Assignment.
Of the entries below, return only those lines from the line with "cell phone: present [25,470,61,497]" to the line with "coffee cup: present [164,555,207,631]", exactly, both included.

(Source data)
== Segment start ==

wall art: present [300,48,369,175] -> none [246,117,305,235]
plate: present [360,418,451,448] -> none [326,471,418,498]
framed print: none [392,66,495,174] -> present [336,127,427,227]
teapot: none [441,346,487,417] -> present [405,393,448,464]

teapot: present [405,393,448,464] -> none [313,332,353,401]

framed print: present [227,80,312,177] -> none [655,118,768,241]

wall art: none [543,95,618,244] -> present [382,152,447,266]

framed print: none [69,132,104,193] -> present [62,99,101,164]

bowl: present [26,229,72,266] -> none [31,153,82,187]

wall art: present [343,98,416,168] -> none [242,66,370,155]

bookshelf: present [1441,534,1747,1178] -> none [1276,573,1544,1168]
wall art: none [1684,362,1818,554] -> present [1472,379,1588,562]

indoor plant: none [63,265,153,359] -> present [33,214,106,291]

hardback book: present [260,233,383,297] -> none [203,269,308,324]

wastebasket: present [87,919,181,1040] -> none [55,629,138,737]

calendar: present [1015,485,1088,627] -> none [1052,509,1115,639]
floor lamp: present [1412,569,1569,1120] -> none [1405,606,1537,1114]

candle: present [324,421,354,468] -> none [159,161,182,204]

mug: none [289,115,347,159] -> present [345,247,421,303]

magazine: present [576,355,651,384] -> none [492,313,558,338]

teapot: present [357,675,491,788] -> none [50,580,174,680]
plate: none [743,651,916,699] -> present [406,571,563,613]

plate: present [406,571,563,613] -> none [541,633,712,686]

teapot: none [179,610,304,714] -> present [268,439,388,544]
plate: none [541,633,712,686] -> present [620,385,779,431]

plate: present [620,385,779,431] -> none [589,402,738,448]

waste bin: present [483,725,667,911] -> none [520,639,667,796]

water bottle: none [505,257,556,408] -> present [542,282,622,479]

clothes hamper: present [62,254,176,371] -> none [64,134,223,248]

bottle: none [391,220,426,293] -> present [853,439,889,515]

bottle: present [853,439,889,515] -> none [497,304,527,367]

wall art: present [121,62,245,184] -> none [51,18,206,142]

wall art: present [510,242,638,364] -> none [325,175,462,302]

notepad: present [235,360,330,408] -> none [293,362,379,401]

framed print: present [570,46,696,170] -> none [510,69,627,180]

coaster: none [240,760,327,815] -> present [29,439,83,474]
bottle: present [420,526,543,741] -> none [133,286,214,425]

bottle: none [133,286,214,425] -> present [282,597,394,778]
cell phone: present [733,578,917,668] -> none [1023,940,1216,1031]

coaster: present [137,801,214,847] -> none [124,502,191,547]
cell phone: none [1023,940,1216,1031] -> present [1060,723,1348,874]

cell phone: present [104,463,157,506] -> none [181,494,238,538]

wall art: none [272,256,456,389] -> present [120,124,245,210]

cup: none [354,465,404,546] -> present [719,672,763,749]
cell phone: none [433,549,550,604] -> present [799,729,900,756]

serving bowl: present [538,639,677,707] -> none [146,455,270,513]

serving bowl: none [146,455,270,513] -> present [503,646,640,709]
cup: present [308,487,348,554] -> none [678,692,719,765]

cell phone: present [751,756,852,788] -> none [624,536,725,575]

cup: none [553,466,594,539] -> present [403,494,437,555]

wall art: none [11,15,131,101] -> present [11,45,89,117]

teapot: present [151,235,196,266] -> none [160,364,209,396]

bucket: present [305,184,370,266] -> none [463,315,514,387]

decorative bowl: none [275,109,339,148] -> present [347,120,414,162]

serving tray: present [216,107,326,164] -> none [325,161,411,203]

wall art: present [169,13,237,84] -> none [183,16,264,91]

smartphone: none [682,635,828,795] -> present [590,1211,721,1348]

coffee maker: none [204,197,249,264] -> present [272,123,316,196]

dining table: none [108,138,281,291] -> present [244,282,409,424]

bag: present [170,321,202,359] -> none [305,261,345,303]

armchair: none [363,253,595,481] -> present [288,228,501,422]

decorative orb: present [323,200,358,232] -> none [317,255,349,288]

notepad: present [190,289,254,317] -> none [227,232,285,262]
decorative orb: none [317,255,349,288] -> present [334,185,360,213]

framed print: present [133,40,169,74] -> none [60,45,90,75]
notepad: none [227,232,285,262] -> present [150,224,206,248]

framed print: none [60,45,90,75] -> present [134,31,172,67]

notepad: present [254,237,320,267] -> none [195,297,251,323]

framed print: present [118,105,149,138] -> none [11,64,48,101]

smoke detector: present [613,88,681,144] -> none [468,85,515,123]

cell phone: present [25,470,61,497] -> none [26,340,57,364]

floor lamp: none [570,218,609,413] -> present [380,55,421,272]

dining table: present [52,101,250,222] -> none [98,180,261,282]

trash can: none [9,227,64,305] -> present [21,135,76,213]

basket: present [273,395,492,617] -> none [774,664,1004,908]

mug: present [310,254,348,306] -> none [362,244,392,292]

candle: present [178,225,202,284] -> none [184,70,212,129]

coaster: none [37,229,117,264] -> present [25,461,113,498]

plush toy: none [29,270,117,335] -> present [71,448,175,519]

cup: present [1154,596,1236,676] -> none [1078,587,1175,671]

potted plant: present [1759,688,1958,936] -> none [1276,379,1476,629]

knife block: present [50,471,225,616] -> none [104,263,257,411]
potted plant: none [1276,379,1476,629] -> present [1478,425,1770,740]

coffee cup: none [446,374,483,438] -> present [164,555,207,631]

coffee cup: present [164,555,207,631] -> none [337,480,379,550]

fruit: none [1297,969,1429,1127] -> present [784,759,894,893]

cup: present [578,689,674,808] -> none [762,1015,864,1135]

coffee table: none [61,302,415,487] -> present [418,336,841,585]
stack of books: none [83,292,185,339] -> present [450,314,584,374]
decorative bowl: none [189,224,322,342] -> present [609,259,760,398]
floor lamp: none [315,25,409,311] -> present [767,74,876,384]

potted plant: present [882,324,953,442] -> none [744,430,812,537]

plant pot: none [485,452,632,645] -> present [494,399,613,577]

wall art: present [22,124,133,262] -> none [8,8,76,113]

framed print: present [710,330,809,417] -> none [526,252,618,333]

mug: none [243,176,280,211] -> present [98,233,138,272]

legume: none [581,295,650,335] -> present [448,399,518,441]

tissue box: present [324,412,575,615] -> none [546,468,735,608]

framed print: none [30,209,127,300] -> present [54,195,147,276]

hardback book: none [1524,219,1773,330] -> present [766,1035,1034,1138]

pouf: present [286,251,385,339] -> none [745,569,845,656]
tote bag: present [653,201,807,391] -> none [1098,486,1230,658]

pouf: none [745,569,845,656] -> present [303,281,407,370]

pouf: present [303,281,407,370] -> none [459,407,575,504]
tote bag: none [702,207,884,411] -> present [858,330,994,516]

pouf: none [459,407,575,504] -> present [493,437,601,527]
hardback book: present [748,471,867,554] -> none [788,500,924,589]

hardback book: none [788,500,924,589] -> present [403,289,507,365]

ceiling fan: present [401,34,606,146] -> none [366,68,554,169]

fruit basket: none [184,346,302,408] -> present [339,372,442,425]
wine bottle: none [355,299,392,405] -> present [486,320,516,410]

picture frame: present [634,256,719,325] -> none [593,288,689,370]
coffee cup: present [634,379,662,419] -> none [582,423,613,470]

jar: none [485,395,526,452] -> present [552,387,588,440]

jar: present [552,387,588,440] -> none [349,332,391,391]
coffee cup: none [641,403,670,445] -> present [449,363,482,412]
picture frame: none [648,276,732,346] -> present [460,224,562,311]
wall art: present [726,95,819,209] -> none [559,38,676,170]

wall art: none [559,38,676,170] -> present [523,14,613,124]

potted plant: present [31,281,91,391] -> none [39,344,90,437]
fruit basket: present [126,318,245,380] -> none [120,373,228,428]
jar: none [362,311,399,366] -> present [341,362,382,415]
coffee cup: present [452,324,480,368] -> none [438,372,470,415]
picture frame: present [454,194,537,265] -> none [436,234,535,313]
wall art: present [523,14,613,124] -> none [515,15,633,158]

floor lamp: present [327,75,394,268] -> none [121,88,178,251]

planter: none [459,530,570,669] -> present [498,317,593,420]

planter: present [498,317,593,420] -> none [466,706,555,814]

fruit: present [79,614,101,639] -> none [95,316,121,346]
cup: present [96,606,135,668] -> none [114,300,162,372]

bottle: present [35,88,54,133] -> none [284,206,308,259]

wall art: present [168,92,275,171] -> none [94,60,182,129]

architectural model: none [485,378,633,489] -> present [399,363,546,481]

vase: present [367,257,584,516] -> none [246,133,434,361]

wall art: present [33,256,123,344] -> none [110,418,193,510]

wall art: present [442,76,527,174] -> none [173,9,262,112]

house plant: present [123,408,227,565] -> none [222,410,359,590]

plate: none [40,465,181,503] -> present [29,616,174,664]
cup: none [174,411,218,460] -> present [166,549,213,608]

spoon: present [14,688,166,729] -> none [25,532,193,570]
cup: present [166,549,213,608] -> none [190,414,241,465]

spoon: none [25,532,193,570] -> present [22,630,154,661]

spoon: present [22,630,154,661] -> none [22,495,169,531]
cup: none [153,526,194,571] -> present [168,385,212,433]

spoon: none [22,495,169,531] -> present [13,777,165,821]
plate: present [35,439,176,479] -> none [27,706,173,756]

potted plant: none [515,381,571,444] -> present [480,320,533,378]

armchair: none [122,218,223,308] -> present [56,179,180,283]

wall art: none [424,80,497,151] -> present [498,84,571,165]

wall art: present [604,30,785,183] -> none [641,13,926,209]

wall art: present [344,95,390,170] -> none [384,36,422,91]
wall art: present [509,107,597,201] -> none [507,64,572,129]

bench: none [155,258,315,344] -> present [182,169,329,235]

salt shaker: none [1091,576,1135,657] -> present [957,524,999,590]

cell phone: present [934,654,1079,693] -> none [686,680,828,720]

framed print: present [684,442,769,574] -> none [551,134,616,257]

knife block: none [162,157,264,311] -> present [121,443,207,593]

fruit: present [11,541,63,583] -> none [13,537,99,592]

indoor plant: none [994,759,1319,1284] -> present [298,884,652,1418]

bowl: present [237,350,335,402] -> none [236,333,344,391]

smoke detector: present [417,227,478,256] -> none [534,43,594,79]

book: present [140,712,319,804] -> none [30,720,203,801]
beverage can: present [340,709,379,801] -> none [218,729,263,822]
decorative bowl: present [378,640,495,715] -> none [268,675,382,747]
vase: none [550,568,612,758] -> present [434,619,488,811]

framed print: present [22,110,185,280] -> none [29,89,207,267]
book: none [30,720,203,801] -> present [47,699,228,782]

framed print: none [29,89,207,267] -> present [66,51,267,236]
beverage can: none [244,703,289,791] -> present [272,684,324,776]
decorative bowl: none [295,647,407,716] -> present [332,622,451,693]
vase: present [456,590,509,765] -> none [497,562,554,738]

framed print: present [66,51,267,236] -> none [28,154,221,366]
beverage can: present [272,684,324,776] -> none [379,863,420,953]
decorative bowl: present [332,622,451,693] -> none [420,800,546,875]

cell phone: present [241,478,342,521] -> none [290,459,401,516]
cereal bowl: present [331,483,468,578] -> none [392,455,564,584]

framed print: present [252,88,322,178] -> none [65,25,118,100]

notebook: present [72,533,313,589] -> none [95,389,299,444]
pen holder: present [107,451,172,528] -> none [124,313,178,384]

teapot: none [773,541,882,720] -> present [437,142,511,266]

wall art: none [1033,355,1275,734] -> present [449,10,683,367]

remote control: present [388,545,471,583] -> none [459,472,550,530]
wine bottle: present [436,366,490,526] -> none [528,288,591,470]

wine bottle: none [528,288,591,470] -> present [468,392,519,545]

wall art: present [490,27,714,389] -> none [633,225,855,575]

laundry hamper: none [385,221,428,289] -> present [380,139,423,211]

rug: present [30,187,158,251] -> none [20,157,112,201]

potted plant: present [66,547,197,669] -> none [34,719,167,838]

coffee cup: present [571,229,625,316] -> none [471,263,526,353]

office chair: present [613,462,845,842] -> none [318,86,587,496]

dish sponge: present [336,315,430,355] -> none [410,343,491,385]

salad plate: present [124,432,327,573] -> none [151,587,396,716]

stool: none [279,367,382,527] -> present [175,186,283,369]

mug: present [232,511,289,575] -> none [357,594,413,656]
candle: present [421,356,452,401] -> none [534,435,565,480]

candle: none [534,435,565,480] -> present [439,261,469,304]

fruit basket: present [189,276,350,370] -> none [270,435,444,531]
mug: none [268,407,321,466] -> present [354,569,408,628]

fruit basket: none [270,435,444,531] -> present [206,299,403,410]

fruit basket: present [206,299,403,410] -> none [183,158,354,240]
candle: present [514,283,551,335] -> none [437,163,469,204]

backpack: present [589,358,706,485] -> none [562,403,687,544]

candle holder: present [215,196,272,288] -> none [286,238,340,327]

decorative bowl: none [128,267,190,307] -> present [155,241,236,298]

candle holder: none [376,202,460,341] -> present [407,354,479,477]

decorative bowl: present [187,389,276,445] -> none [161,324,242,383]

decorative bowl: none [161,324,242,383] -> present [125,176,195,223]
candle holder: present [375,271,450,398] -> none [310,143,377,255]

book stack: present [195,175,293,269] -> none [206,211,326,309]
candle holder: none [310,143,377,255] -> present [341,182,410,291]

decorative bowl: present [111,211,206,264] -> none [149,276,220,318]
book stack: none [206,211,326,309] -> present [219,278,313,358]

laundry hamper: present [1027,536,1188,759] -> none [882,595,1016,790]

== Segment end ==

Task response.
cell phone: present [25,470,61,497] -> none [26,340,57,364]

floor lamp: none [570,218,609,413] -> present [380,55,421,272]

dining table: present [52,101,250,222] -> none [98,180,261,282]

trash can: none [9,227,64,305] -> present [21,135,76,213]

basket: present [273,395,492,617] -> none [774,664,1004,908]

mug: present [310,254,348,306] -> none [362,244,392,292]

candle: present [178,225,202,284] -> none [184,70,212,129]

coaster: none [37,229,117,264] -> present [25,461,113,498]

plush toy: none [29,270,117,335] -> present [71,448,175,519]

cup: present [1154,596,1236,676] -> none [1078,587,1175,671]

potted plant: present [1759,688,1958,936] -> none [1276,379,1476,629]

knife block: present [50,471,225,616] -> none [104,263,257,411]
potted plant: none [1276,379,1476,629] -> present [1478,425,1770,740]

coffee cup: none [446,374,483,438] -> present [164,555,207,631]

coffee cup: present [164,555,207,631] -> none [337,480,379,550]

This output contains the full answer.